=== Aim of the exercise ===
Change "nearest" to "closest" in the data starting at the line that contains "Where is the data nearest to the value -41?" and ending at the line that contains "Between biofuel gasoline: 8.8%", and reproduce those lines with nothing else altered. Leave the pictures out of your answer.

=== Records for processing ===
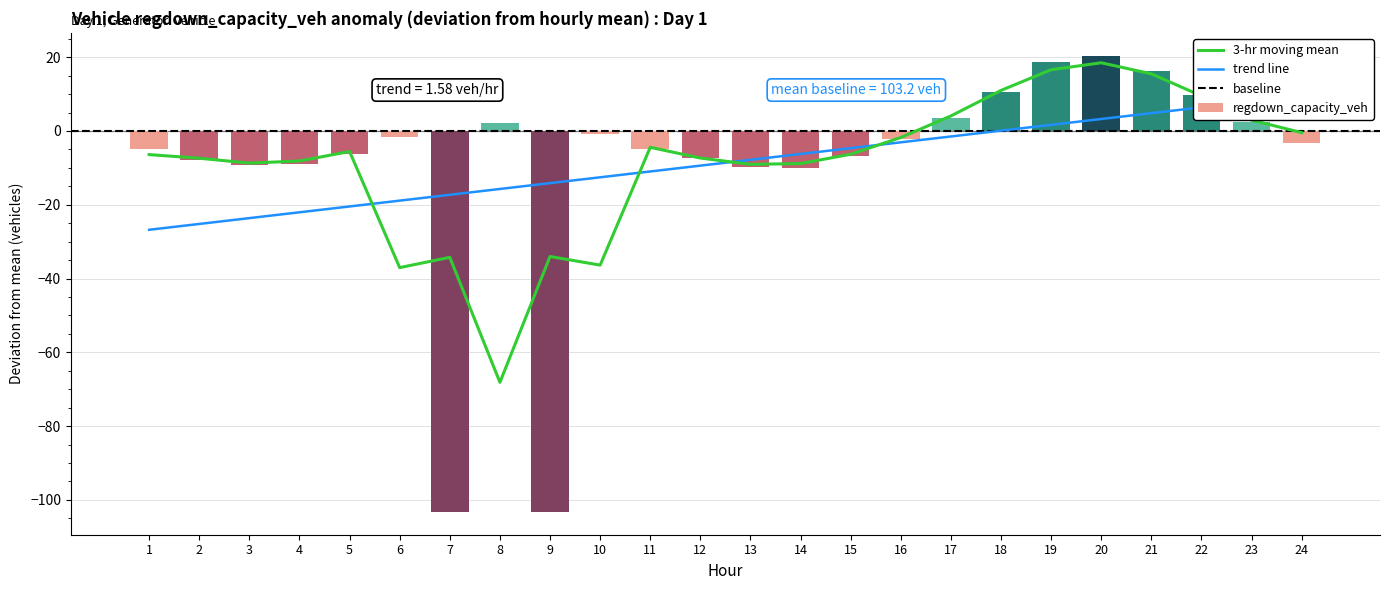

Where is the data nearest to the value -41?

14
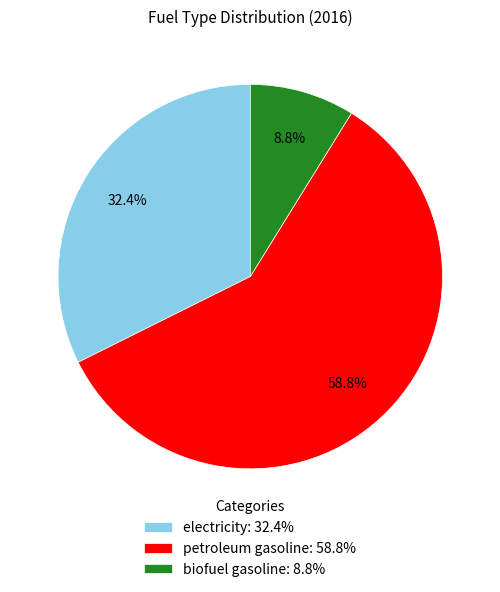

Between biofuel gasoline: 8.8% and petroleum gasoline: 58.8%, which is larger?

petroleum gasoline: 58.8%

---

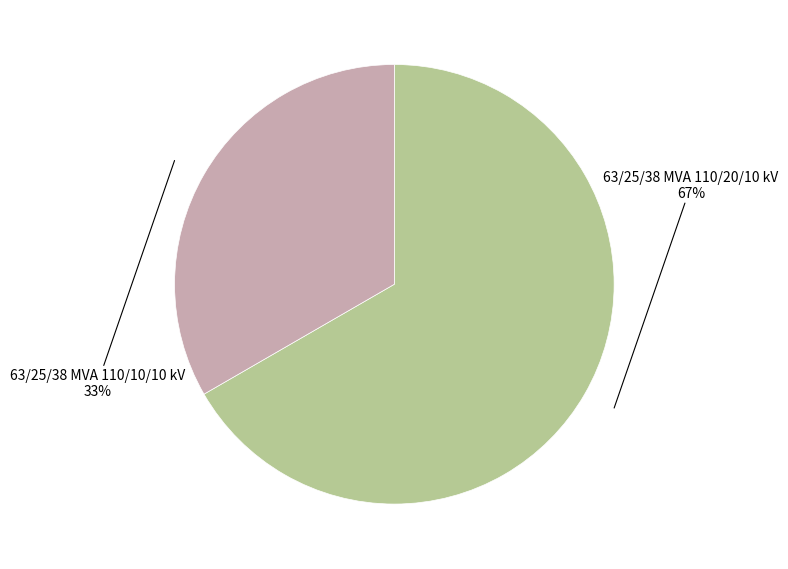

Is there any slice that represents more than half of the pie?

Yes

=== Answer box ===
Where is the data closest to the value -41?

14

Between biofuel gasoline: 8.8% and petroleum gasoline: 58.8%, which is larger?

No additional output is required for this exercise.